Daniel Schwartz (37), fondateur de l’épidémiologie moderne
Unanimement considéré comme le fondateur de l’épidémiologie française moderne, Daniel Schwartz a créé le premier laboratoire de recherche dédié à cette discipline au début des années 1950 et fondé une école dont les élèves ont couvert tous les champs de la médecine ; il a apporté des contributions importantes, aussi bien sur le plan médical que sur le plan méthodologique ; enfin, il a formé à la recherche épidémiologique, et même au-delà à la démarche scientifique, des dizaines de milliers de médecins et de biologistes. Son œuvre a été rappelée dans un article précédent de La Jaune et la Rouge (Lellouch et col., janvier 2010).
Daniel Schwartz, sorti dans le corps des « manufactures de l’État », avait tout de suite manifesté son intérêt pour la biologie, végétale d’abord, à travers l’étude des maladies de la plante du tabac. Il comprend que le vrai sujet, ce sont les maladies que cause le tabac. On est alors encore dans l’ignorance à ce sujet. Ce n’est qu’en 1950 que paraissent les premières études cas témoins sur les cancers des bronches et l’usage de la cigarette. Leurs résultats sont vivement contestés, par ceux qui ne croient pas à la démarche statistique ; par ceux qui ne jurent que par l’expéri mentation animale (incapable d’adresser ce problème); par l’industrie du tabac. Mais ces études convainquent Daniel Schwartz, et il va en France, en rejoignant l’institut Gustave-Roussy à Villejuif, apporter sa contribution au sujet.

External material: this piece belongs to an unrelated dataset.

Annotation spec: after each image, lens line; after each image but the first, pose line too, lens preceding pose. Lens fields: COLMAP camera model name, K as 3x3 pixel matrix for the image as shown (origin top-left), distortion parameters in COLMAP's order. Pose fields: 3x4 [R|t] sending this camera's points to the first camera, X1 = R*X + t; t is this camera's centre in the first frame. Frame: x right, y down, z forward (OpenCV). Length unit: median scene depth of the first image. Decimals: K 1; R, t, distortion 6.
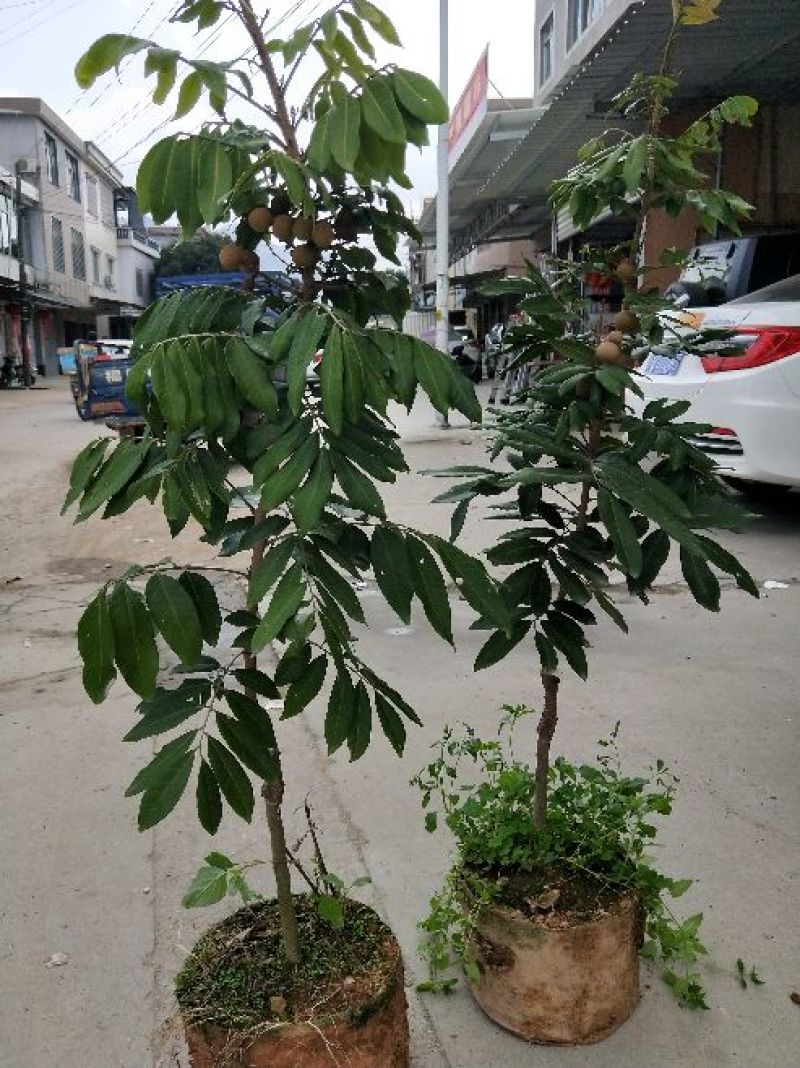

L’épidémiologie moderne est en marche : les premières études de cohortes (on suit prospectivement une population dont on connaît le détail des caractéristiques au temps zéro de ce suivi, et on observe l’arrivée de cancers en relation avec ses caractéristiques de départ), se lancent : des milliers de sujets vont être suivis en détail pendant des années (40000 médecins anglais par Doll, 188000 volontaires de l’American Cancer Society par Hammond). Daniel Schwartz va à ses débuts se lancer avec succès dans la compétition internationale en ce qui concerne l’étude de la relation entre tabac et cancer des bronches. Il apportera des arguments importants sur la causalité de cette relation. Mais, plus généralement, on pressent que ce nouveau champ de la recherche médicale va s’étendre, car il est à même d’identifier des facteurs de risque des grandes maladies qui ne peuvent être découverts par les approches expérimentales ou cliniques.

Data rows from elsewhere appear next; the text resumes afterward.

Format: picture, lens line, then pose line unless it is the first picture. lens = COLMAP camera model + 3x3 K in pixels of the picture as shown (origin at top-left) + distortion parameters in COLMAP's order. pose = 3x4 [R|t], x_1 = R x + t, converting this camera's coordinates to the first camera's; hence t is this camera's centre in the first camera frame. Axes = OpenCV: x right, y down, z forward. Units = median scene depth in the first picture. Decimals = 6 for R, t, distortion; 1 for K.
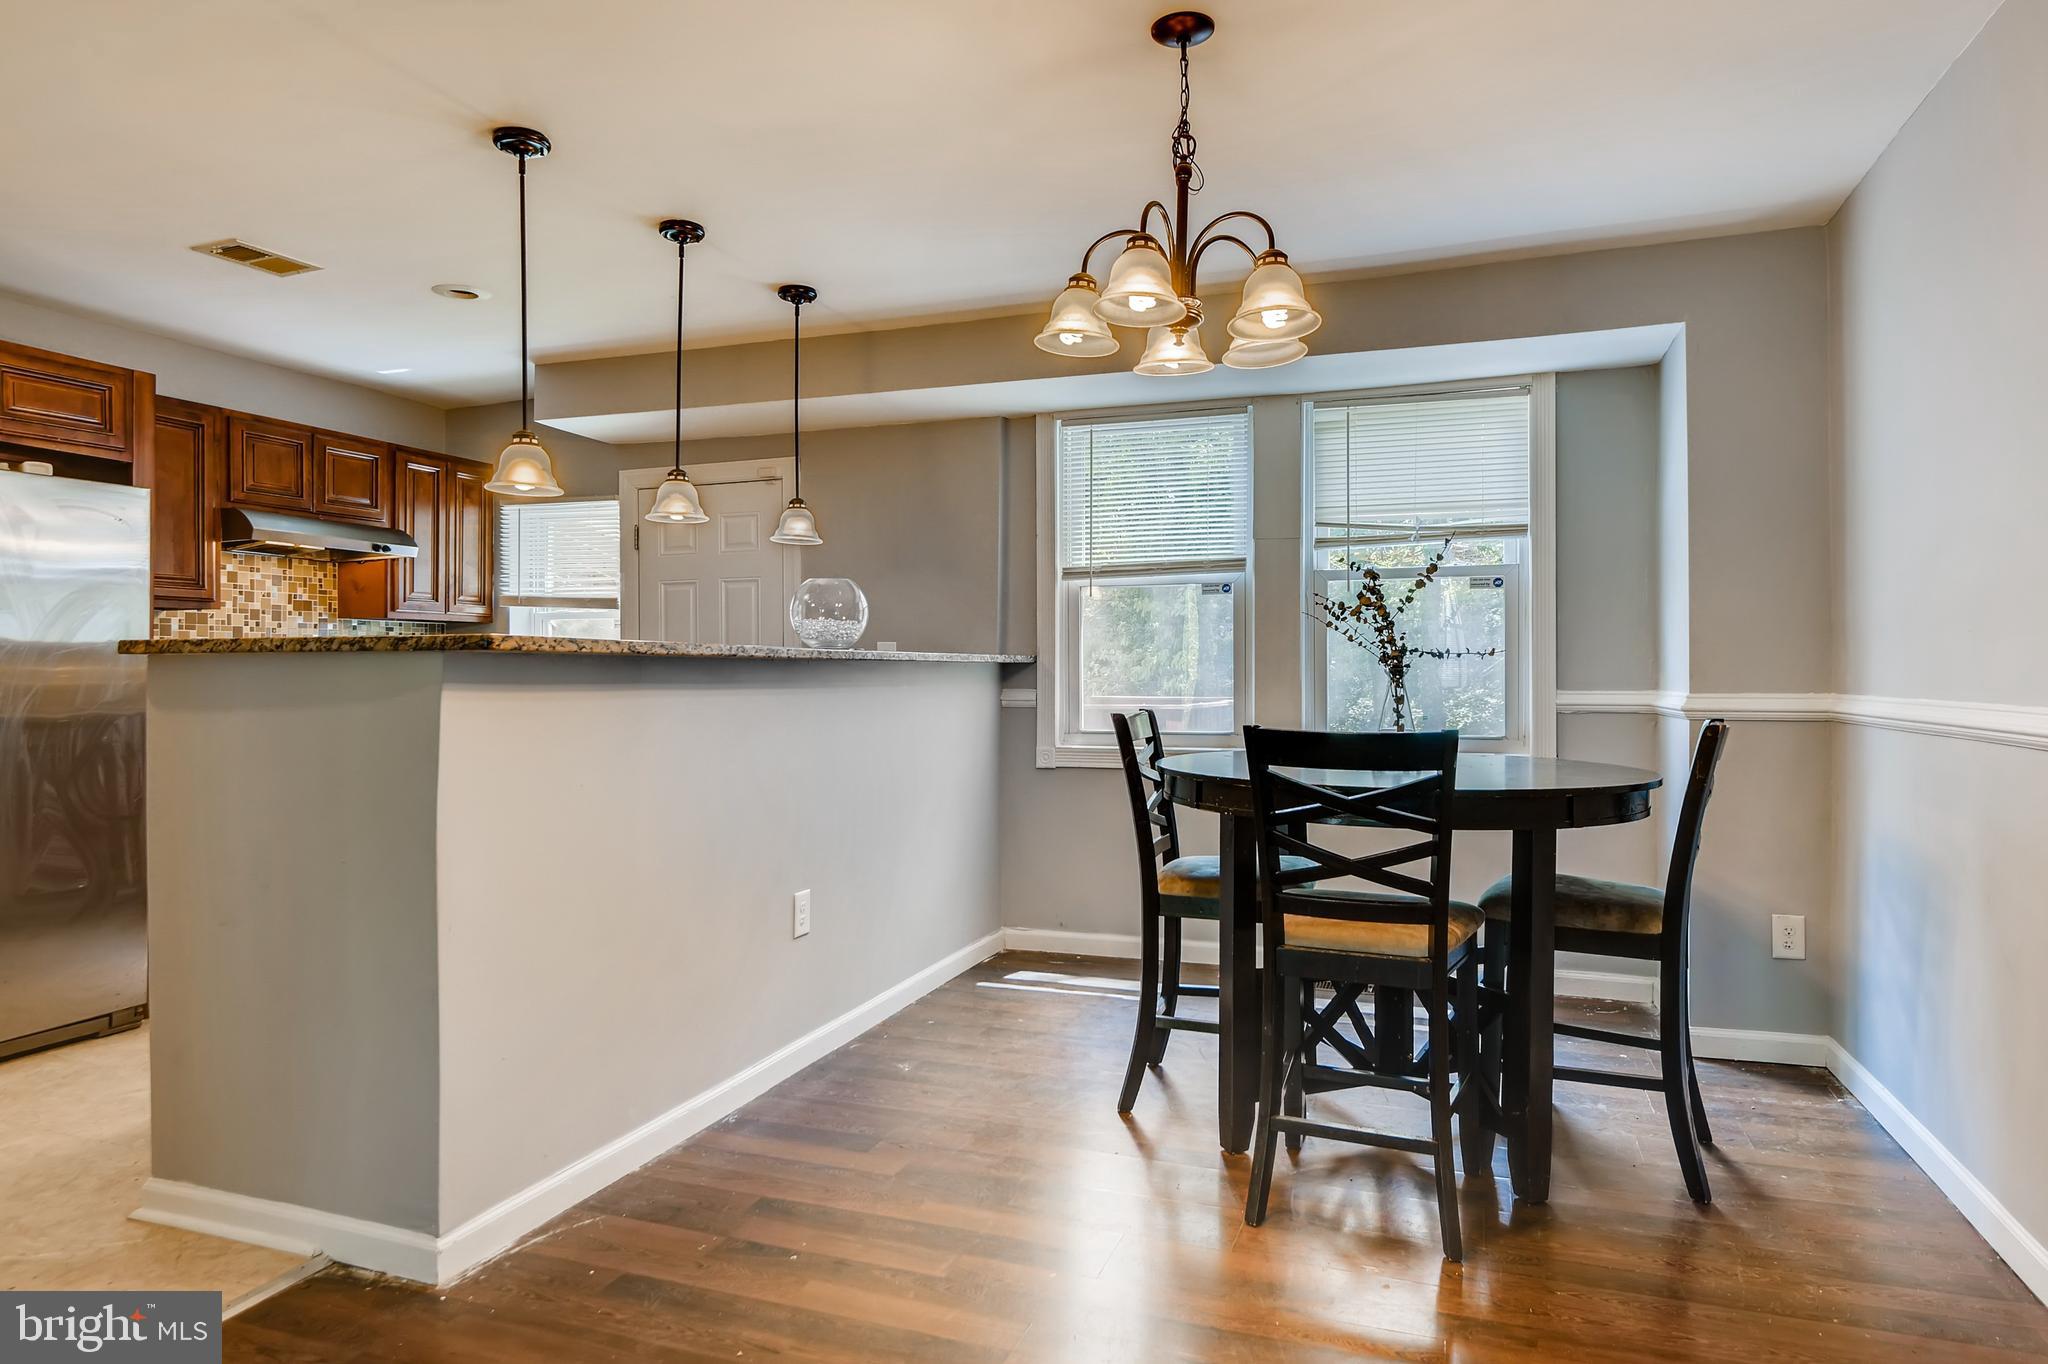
lens RADIAL K [[1220.3, 0, 1013.2], [0, 1220.3, 668.9], [0, 0, 1]] dist [0.007778, -0.016028]
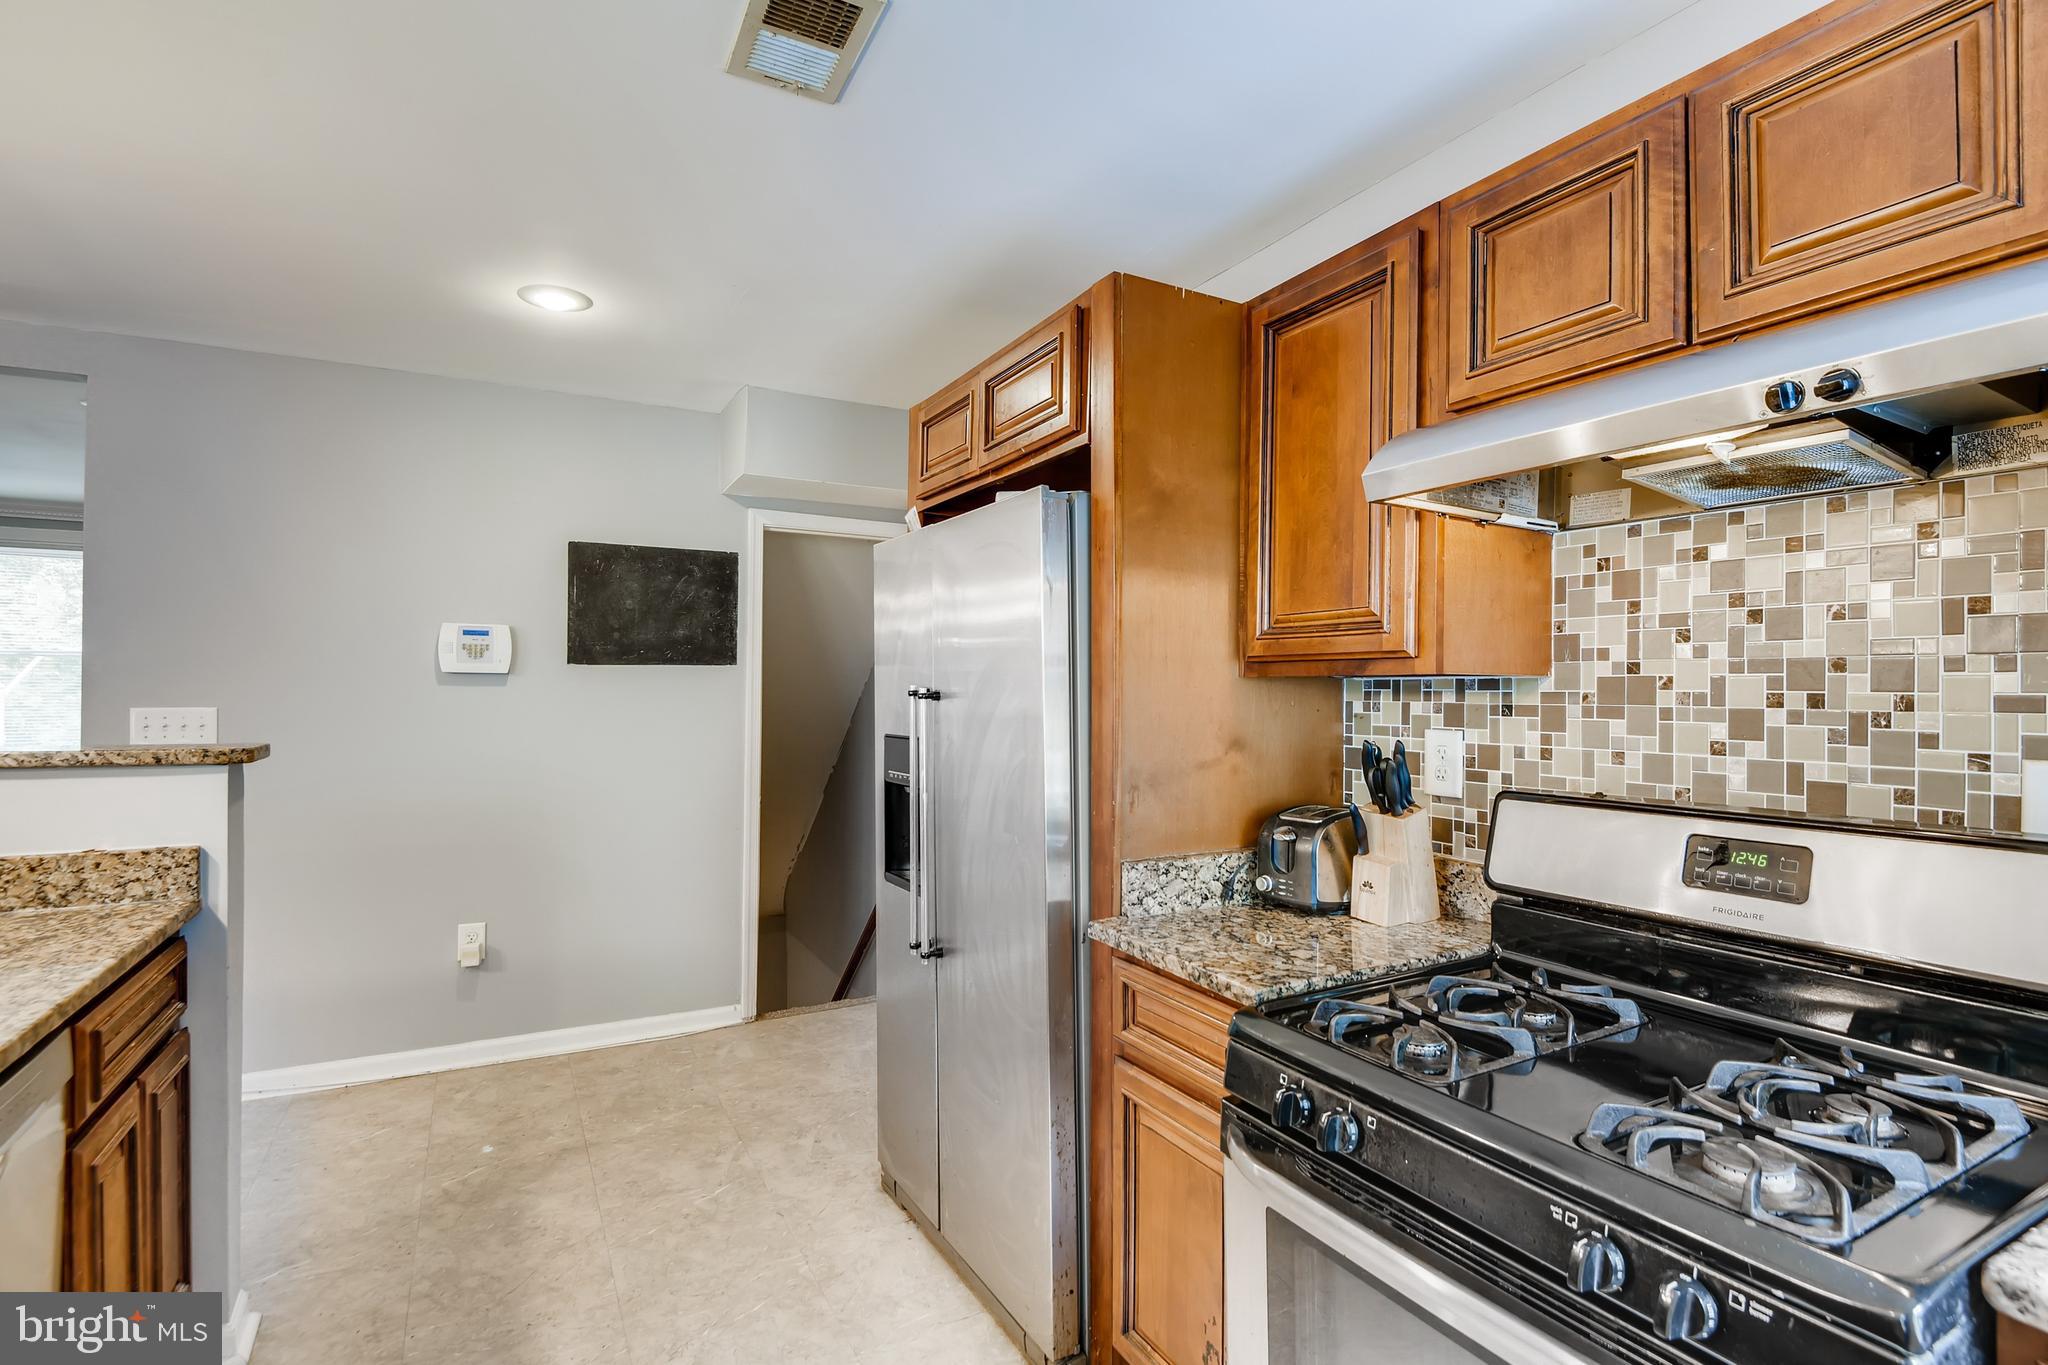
lens RADIAL K [[984.7, 0, 1018.3], [0, 984.7, 682.0], [0, 0, 1]] dist [0.011890, -0.010980]
pose [[-0.656524, -0.011784, -0.754213, -0.293501], [-0.009546, 0.999928, -0.007314, -0.041864], [0.754245, 0.002398, -0.656589, 1.113959]]
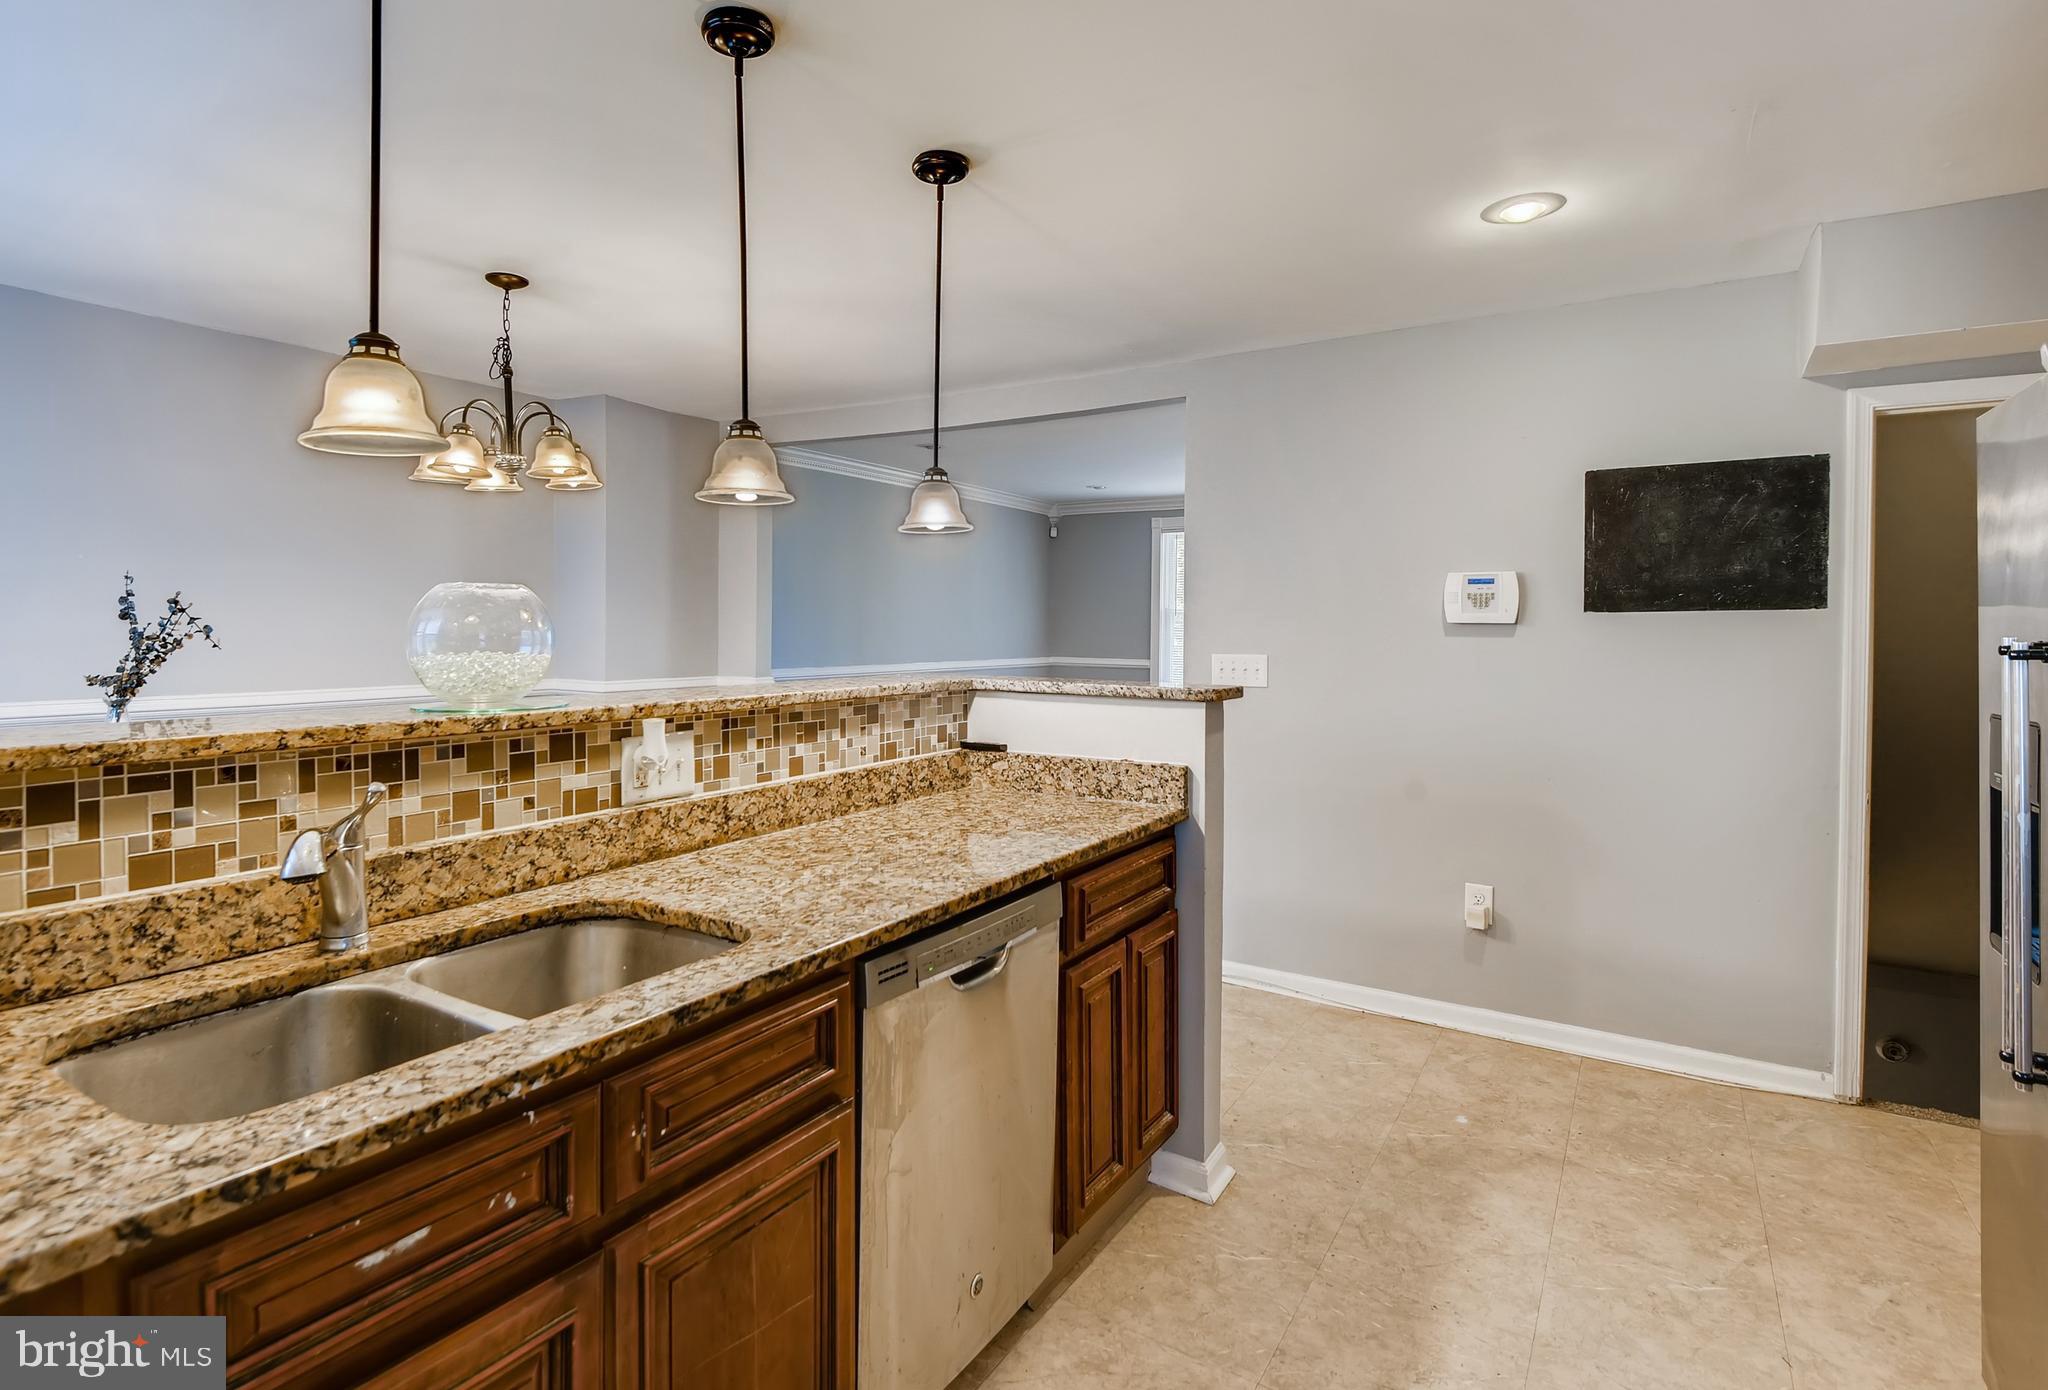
lens RADIAL K [[1067.0, 0, 953.4], [0, 1067.0, 634.0], [0, 0, 1]] dist [0.015934, -0.008282]
pose [[-0.975141, -0.009464, 0.221384, -0.384997], [-0.008224, 0.999945, 0.006525, -0.044141], [-0.221434, 0.004542, -0.975165, 1.152041]]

Les études de cohortes vont coûter très cher, et nécessiter le développement de méthodes statistiques complexes, certaines nouvelles. C’est ce que comprend tout de suite Daniel Schwartz qui saura persuader des décideurs variés d’entrer dans ce nouveau champ de recherche. Ensuite, il recrute à la fois des médecins de qualité et des statisticiens-mathématiciens, plusieurs X notamment (à cette époque, la France, si féconde en bons mathématiciens, était peu dynamique dans le domaine de la statistique). Conscient des lacunes en formation en statistique, Daniel Schwartz a beaucoup investi dans l’enseignement de la statistique, non seulement à l’intention de ses collaborateurs directs, mais surtout à celle des médecins, chercheurs et cliniciens.
En médecine, c’est bien entendu dans le domaine de la thérapeutique que les affirmations non prouvées peuvent faire le plus de mal, coûter le plus d’argent comme on le constate toujours aujourd’hui. C’est pourquoi sa recherche méthodologique concerna en priorité l’épidémiologie expérimentale, c’est-à-dire l’expérimentation humaine dans laquelle l’évaluation de l’efficacité d’un traitement par rapport à un autre est opérée par la constitution de deux groupes de sujets, désignés par tirage au sort. La recherche concerne les schémas expérimentaux (qui sont conditionnés par les préoccupations éthiques) et les méthodes d’analyse des données. Daniel Schwartz a donné plusieurs contributions extrêmement importantes, notamment sur l’impact, en termes de planification et d’analyse, de la différence entre ce qu’il a appelé les essais « explicatifs » (destinés par exemple à comprendre le mécanisme d’action d’un nouveau traitement) et les essais « pragmatiques » (destinés à évaluer si – dans les conditions pratiques – un traitement est meilleur qu’un autre). Ses travaux, continuellement cités, ont été traduits notamment aux États-Unis.